The second behold:  [“Behold,] the Lord God will come with strong [hand], and His arm”—and that is always a reference to God’s redemptive grace—“and His arm shall rule for Him” [Isaiah 40:10].   He is coming as a great, conquering King and Lord [Revelation 19:16].

And the third behold: “Behold, His reward is with Him, and His work before Him.” [Isaiah 40:10]  Do you remember Revelation 22:12? “Behold, I come quickly; and My reward is with Me, to give every man as his work shall be,” the great conquering King who is coming for His people.

But look just once again; “Behold,” the great, mighty, conquering King is also the sweet, and kind, and gentle Shepherd.  “He shall feed His flock like a shepherd: He shall gather the lambs with His arm, and carry them in His bosom, and shall gently lead those that are with young” [Isaiah 40:11].   O God, what that means to us:  that the great and mighty God who is coming down from heaven to rule the world and to be Lord of all the universe [Revelation 19:16], that same great conquering God is also the loving Lord Jesus who took little children up in His arms and blessed them [Mark 10:13-16], who understands all of the trials and weaknesses of our life [Hebrews 4:14-16], who has pardoned our iniquity [Matthew 9:6; Ephesians 1:7], and who, in loving grace and pitiful kindness, opens His arms to receive us [Isaiah 40:11].  The great God and conquering King is also our loving Savior who died for our sins [1 Corinthians 15:3; Hebrews 10:5-14].  Oh, the preciousness of the prophecy!  The comfort of the Book, the meaning of the revelation; could God be more than He is?  Is there aught else that He could do for us?  Is there anything further that He could say?
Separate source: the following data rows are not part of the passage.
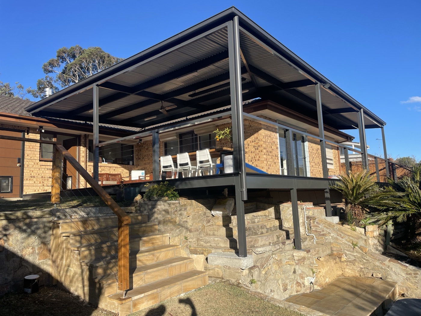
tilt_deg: +6.8
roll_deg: +2.0
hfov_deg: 67.3
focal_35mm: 26
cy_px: 158
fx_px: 316
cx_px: 210
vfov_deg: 53.1
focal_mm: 4.2
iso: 32
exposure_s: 1/2020
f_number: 1.6
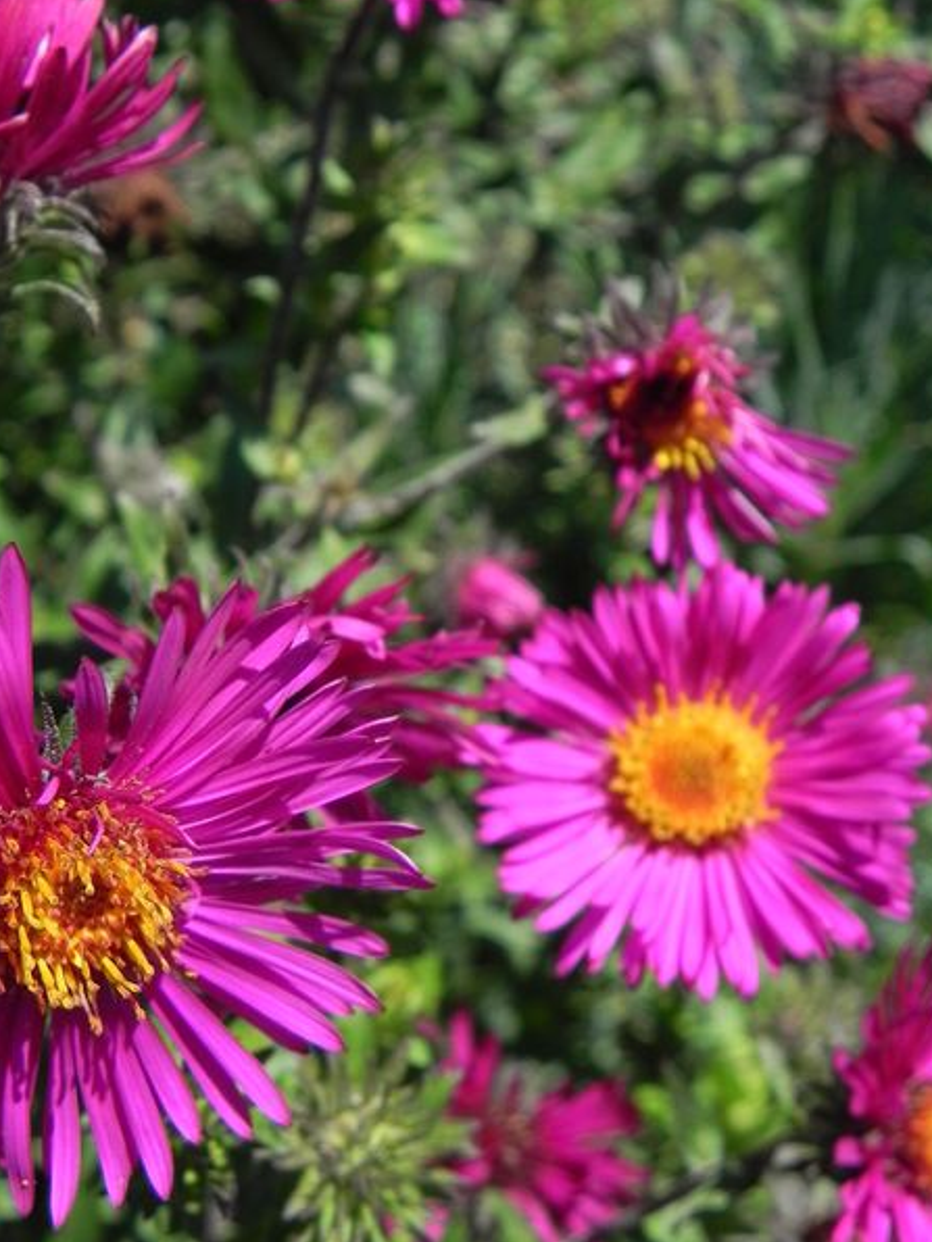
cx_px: 317
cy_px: 425
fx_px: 1974
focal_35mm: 55
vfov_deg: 34.6
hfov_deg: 26.4
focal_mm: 7.3
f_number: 4
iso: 160
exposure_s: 1/1000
How firm a foundation ye saints for the Lord,

Is laid for your faith in His glorious Word.

What more could He say than to you He hath said,

To you who for refuge to Jesus has fled?

[“How Firm a Foundation,” John Rippon, 1787]. 
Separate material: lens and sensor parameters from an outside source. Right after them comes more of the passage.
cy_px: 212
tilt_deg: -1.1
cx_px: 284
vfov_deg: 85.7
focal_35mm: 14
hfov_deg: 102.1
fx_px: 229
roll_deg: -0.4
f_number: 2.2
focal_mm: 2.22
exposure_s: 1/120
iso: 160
And that is our sharing in the gospel message with you today.  To receive the Lord Christ as your Savior, to answer His call with your life, to come into the fellowship of His church, to be numbered among the people of Christ, a family you, come; a couple you, come; or just one somebody you, come.  In the balcony round there is a stairway at the front and the back, and there is time and to spare.  In the press of people on this lower floor, into an aisle and down to the front, make it now; do it now.  May the angels attend you in the way as you come.  Make the decision in your heart, “This moment I am going; I decide for Christ.”  And in a moment when you stand up to sing, stand up walking down that stairway, coming down this aisle.  Do it now, make it now, while we stand and while we sing.